= EXERCISE GOAL =
Only lines holding the word "both" are wanted from the records; copy all of them.

(Items listed in a dataset)
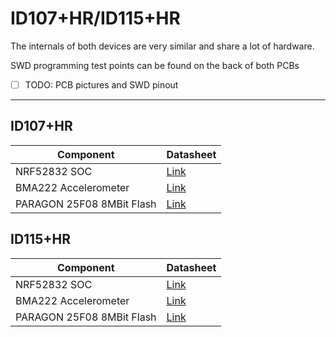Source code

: # ID107+HR/ID115+HR
The internals of both devices are very similar and share a lot of hardware.  

SWD programming test points can be found on the back of both PCBs
- [ ] TODO: PCB pictures and SWD pinout

___
## ID107+HR
| Component | Datasheet |
|-|-|
| NRF52832 SOC | [Link](https://infocenter.nordicsemi.com/pdf/nRF52832_PS_v1.0.pdf) |
| BMA222 Accelerometer | [Link](http://dl.btc.pl/kamami_wa/bma222.pdf) |
| PARAGON 25F08 8MBit Flash | [Link](http://j5d2v7d7.stackpathcdn.com/wp-content/uploads/2018/12/PN25F08-datasheet.pdf) |

## ID115+HR
| Component | Datasheet |
|-|-|
| NRF52832 SOC | [Link](https://infocenter.nordicsemi.com/pdf/nRF52832_PS_v1.0.pdf) |
| BMA222 Accelerometer | [Link](http://dl.btc.pl/kamami_wa/bma222.pdf) |
| PARAGON 25F08 8MBit Flash | [Link](http://j5d2v7d7.stackpathcdn.com/wp-content/uploads/2018/12/PN25F08-datasheet.pdf) |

= WRITTEN RESPONSE =
The internals of both devices are very similar and share a lot of hardware.  
SWD programming test points can be found on the back of both PCBs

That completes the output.